Reproduce the items word for word, from their first line through the line that contains "subtitle Playing music", including both ends.
╭─ Data supplied
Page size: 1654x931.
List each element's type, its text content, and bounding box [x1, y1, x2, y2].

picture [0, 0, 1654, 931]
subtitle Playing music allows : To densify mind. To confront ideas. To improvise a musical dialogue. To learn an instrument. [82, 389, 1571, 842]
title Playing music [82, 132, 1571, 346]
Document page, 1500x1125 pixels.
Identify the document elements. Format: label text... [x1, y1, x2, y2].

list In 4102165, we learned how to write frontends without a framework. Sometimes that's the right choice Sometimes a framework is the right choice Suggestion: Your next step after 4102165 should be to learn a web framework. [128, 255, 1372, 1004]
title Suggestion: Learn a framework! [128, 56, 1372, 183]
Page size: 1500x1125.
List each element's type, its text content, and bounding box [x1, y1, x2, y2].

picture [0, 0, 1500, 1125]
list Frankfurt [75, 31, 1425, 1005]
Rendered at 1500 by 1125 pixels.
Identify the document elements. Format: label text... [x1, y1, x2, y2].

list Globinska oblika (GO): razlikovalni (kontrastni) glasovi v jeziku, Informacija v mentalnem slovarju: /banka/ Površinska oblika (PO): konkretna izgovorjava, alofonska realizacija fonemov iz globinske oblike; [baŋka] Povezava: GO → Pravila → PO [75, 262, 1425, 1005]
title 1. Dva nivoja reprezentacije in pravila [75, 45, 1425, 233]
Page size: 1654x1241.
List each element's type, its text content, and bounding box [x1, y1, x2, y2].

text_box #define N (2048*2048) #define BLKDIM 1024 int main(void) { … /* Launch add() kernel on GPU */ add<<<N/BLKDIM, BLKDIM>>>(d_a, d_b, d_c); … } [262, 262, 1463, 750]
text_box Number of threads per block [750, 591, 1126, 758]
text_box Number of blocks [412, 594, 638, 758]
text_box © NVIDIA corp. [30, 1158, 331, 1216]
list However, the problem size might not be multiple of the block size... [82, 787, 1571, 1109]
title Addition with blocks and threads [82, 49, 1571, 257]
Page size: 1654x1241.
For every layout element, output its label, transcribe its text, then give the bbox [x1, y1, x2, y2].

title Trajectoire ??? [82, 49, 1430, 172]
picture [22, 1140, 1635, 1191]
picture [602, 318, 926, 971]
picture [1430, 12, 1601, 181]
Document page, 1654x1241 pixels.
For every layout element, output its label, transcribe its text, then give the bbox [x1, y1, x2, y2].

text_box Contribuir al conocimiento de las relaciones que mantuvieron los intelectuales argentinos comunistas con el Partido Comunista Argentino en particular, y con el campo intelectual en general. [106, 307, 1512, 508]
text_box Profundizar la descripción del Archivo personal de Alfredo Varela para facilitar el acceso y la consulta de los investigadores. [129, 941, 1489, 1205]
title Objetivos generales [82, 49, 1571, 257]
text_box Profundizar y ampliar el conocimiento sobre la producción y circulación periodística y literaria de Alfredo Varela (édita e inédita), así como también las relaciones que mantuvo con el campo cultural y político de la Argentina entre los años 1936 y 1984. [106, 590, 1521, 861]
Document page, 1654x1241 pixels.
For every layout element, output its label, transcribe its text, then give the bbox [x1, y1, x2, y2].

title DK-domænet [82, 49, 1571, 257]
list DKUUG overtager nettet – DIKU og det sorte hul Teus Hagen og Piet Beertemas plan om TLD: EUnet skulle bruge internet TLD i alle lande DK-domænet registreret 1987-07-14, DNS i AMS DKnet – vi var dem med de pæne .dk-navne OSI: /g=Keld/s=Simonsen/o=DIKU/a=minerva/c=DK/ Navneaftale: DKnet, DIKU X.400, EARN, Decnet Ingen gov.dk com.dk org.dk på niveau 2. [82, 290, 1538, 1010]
╰─
Result for this task –
Page size: 1654x931.
List each element's type, its text content, and bounding box [x1, y1, x2, y2].

picture [0, 0, 1654, 931]
subtitle Playing music allows : To densify mind. To confront ideas. To improvise a musical dialogue. To learn an instrument. [82, 389, 1571, 842]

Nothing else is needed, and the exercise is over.